Plus, Shopify is incorporating AI to support and strengthen business parameters. The company’s ‘Shopify Magic’ offers many AI-based facilities at different stages of the workflow, which may demystify processes such as, marketing, creating stores etc. Furthermore, the effectiveness of developing generative AI is manifested in Shopify’s AI assistant, Sidekick. Shopify has been leveraging the advancement of AI to enhance efficiency and experience for merchants and consumers.
The company will continue to work on expanding the accessibility of its state-of-the-art, AI-driven features, such as the Sidekick assistant.
Plus, the recent acquisitions of AI-focused companies such as Checkout Blocks demonstrate Shopify’s commitment to improving AI capabilities.
How Is Shopify’s Financial Performance?
Rising inflation rates and fluctuating consumer spending in recent years have slowed Shopify’s growth trajectory.
While Shopify has seen some weakness last year, a revival of sorts took place in the most recent quarterly results. The company’s fiscal second-quarter 2024 revenue grew 20.7% year-over-year to $2.05 billion.
Management reported adjusted EPS of $0.13, compared to a loss of a $1.02 per share a year prior. The company reported a net income of $171 million compared to a loss of $1.31 billion a year ago quarter.

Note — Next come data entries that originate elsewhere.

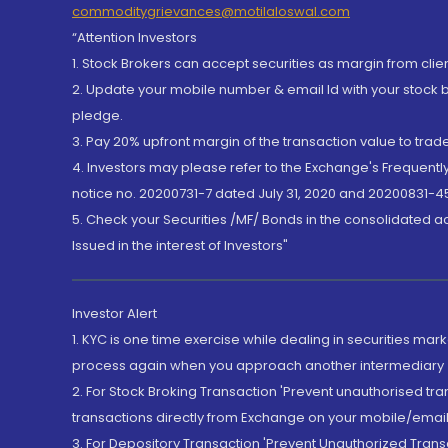
commoditygrievances@motilaloswal.com
“Attention Investors
1. Stock Brokers can accept securities as margin from clie
2. Update your mobile number & email Id with your stock 
pledge.
3. Pay 20% upfront margin of the transaction value to tra
4. Investors may please refer to the Exchange's Frequent
notice no. 20200731-7 dated July 31, 2020 and 20200831-45
5. Check your Securities /MF/ Bonds in the consolidated 
Issued in the interest of Investors"
Investor Alert
1. KYC is one time exercise while dealing in securities ma
process again when you approach another intermediary
2. For Stock Broking Transaction 'Prevent unauthorised tr
transactions directly from Exchange on your mobile/email at
3. For Depository Transaction 'Prevent Unauthorized Tran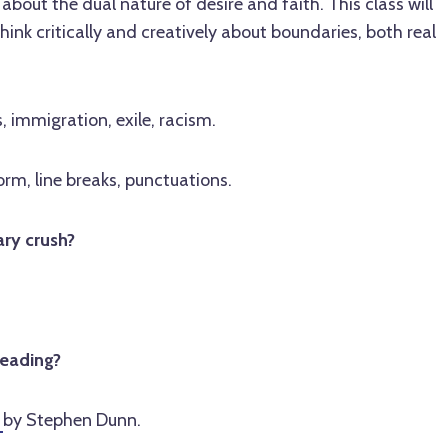
about the dual nature of desire and faith. This class will
hink critically and creatively about boundaries, both real
, immigration, exile, racism.
rm, line breaks, punctuations.
ary crush?
reading?
d
by Stephen Dunn.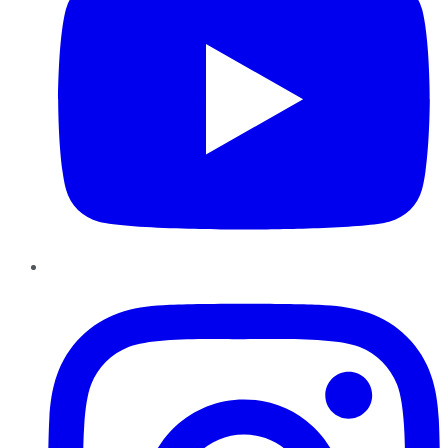
Instagram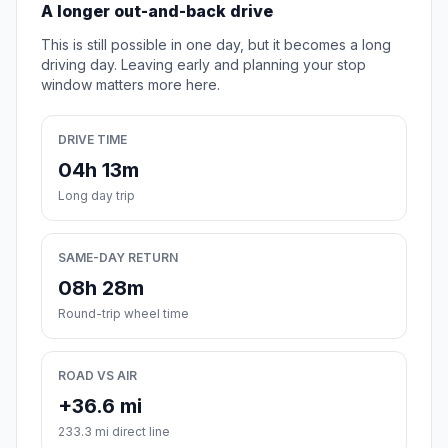
A longer out-and-back drive
This is still possible in one day, but it becomes a long
driving day. Leaving early and planning your stop
window matters more here.
DRIVE TIME
04h 13m
Long day trip
SAME-DAY RETURN
08h 28m
Round-trip wheel time
ROAD VS AIR
+36.6 mi
233.3 mi direct line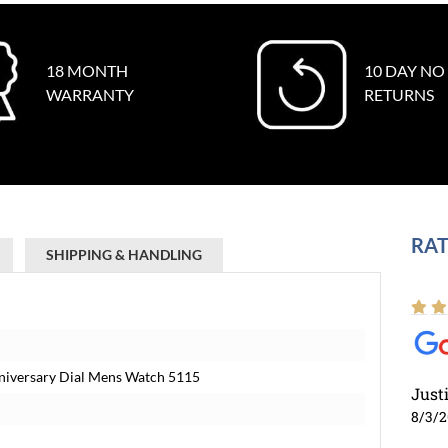
18 MONTH
10 DAY NO
WARRANTY
RETURNS
RAT
SHIPPING & HANDLING
Anniversary Dial Mens Watch 5115
Just
8/3/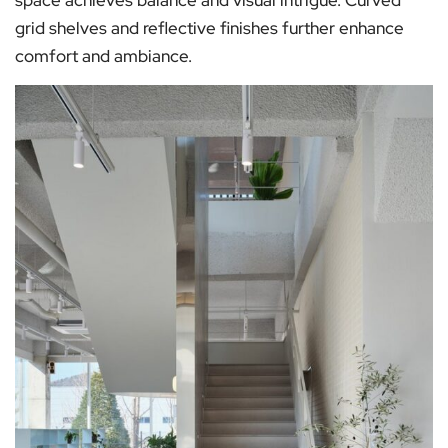
grid shelves and reflective finishes further enhance
comfort and ambiance.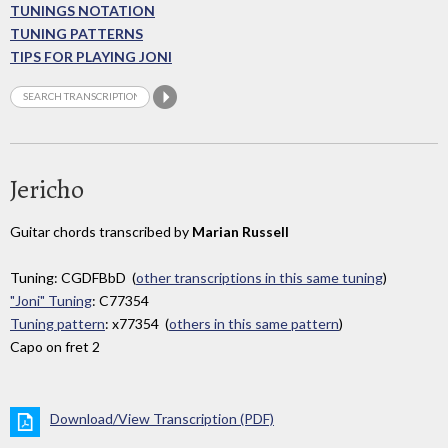
TUNINGS NOTATION
TUNING PATTERNS
TIPS FOR PLAYING JONI
Jericho
Guitar chords transcribed by
Marian Russell
Tuning: CGDFBbD (
other transcriptions in this same tuning
)
"Joni" Tuning
: C77354
Tuning pattern
: x77354 (
others in this same pattern
)
Capo on fret 2
Download/View Transcription (PDF)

Gross merchandise volume increased 22% year-over-year to $67.2 billion, while gross payments volume came in at $41.1 billion, compared to $31.7 billion.
Management now forecasts revenue to grow at a low-to-mid-twenties percentage rate on a year-over-year basis in the current quarter. Also, the gross margin is expected to be higher by approximately 50 basis points compared to the Q2 2024.
Is Shopify a Buy?
Shopify share price is up 65% year-to-date and that has translated into loftier multiples. For example, the price-to-earnings ratio now is trading at 78x, an elevated figure by any benchmark measure.

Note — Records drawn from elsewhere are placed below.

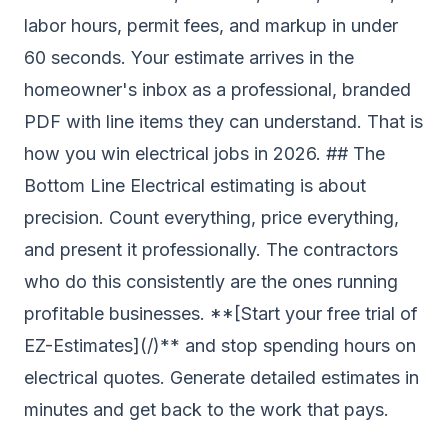
labor hours, permit fees, and markup in under
60 seconds. Your estimate arrives in the
homeowner's inbox as a professional, branded
PDF with line items they can understand. That is
how you win electrical jobs in 2026. ## The
Bottom Line Electrical estimating is about
precision. Count everything, price everything,
and present it professionally. The contractors
who do this consistently are the ones running
profitable businesses. **[Start your free trial of
EZ-Estimates](/)** and stop spending hours on
electrical quotes. Generate detailed estimates in
minutes and get back to the work that pays.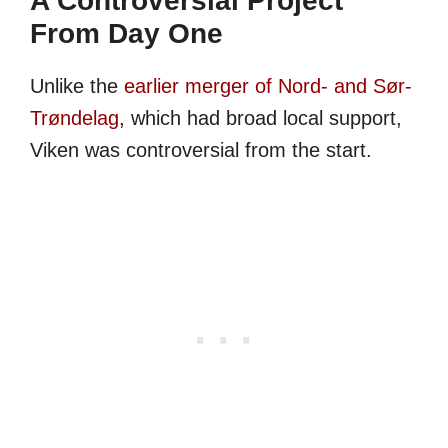
A Controversial Project
From Day One
Unlike the
earlier merger of Nord- and Sør-
Trøndelag
, which had broad local support,
Viken was controversial from the start.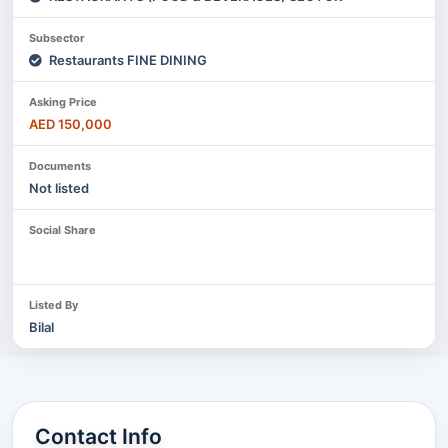
Subsector
Restaurants FINE DINING
Asking Price
AED 150,000
Documents
Not listed
Social Share
Listed By
Bilal
Contact Info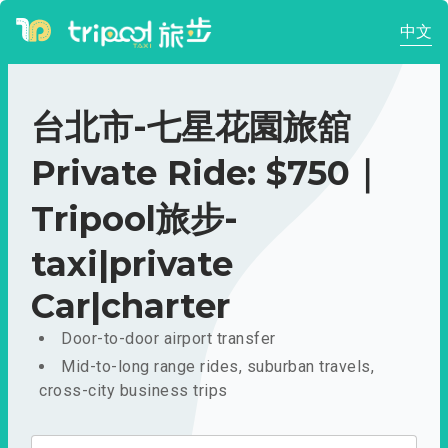
中文
台北市-七星花園旅舘
Private Ride: $750｜
Tripool旅步-
taxi|private
Car|charter
Door-to-door airport transfer
Mid-to-long range rides, suburban travels,
cross-city business trips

The only thing that would alleviate fears of it being heavily overvalued is if growth rates were forecast to be very strong and indeed that is the case with 83% annualized net income growth expected over the next five years. As such, Shopify is actually trading at a low PE ratio relative to future earnings growth forecasts.

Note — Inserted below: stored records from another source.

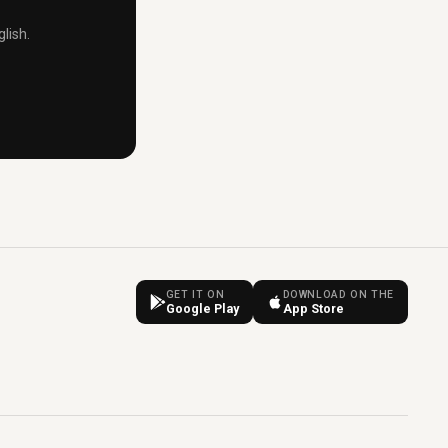
lish.
GET IT ON
DOWNLOAD ON THE
Google Play
App Store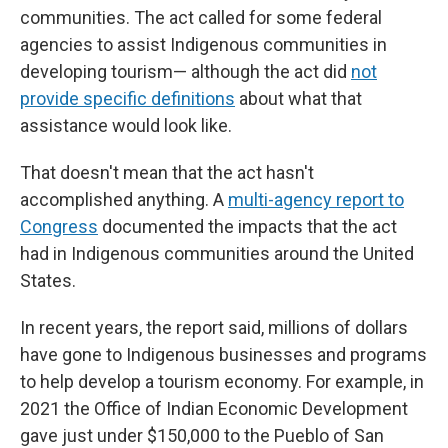
communities. The act called for some federal
agencies to assist Indigenous communities in
developing tourism— although the act did
not
provide specific definitions
about what that
assistance would look like.
That doesn't mean that the act hasn't
accomplished anything. A
multi-agency report to
Congress
documented the impacts that the act
had in Indigenous communities around the United
States.
In recent years, the report said, millions of dollars
have gone to Indigenous businesses and programs
to help develop a tourism economy. For example, in
2021 the Office of Indian Economic Development
gave just under $150,000 to the Pueblo of San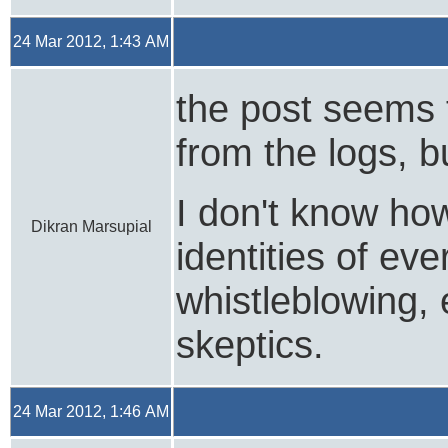
24 Mar 2012, 1:43 AM
the post seems 
from the logs, bu
I don't know how
Dikran Marsupial
identities of e
whistleblowing, 
skeptics.
24 Mar 2012, 1:46 AM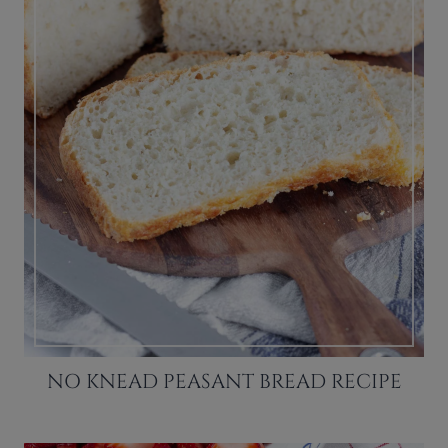
NO KNEAD PEASANT BREAD RECIPE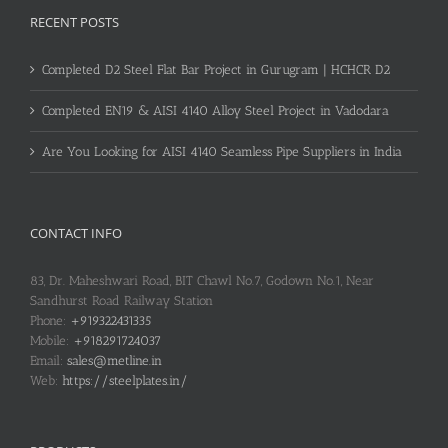
RECENT POSTS
Completed D2 Steel Flat Bar Project in Gurugram | HCHCR D2
Completed EN19 & AISI 4140 Alloy Steel Project in Vadodara
Are You Looking for AISI 4140 Seamless Pipe Suppliers in India
CONTACT INFO
83, Dr. Maheshwari Road, BIT Chawl No.7, Godown No.1, Near
Sandhurst Road Railway Station
Phone:
+919322431335
Mobile:
+918291724037
Email:
sales@metline.in
Web:
https://steelplates.in/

With that said, a discounted cash flow forecast reveals Shopify is fairly valued at this time and analysts seem to agree with that assessment.
But for the bulls there is lots to cling onto, not least the top line forecasted growth of 23% annually and the ability of the firm to drop $1.2 billion to net income from $7.7 billion in sales.
Is Shopify a buy? On the dip, it will provide an even more compelling reward to risk ratio but certainly there are good reasons to buy even without a pullback.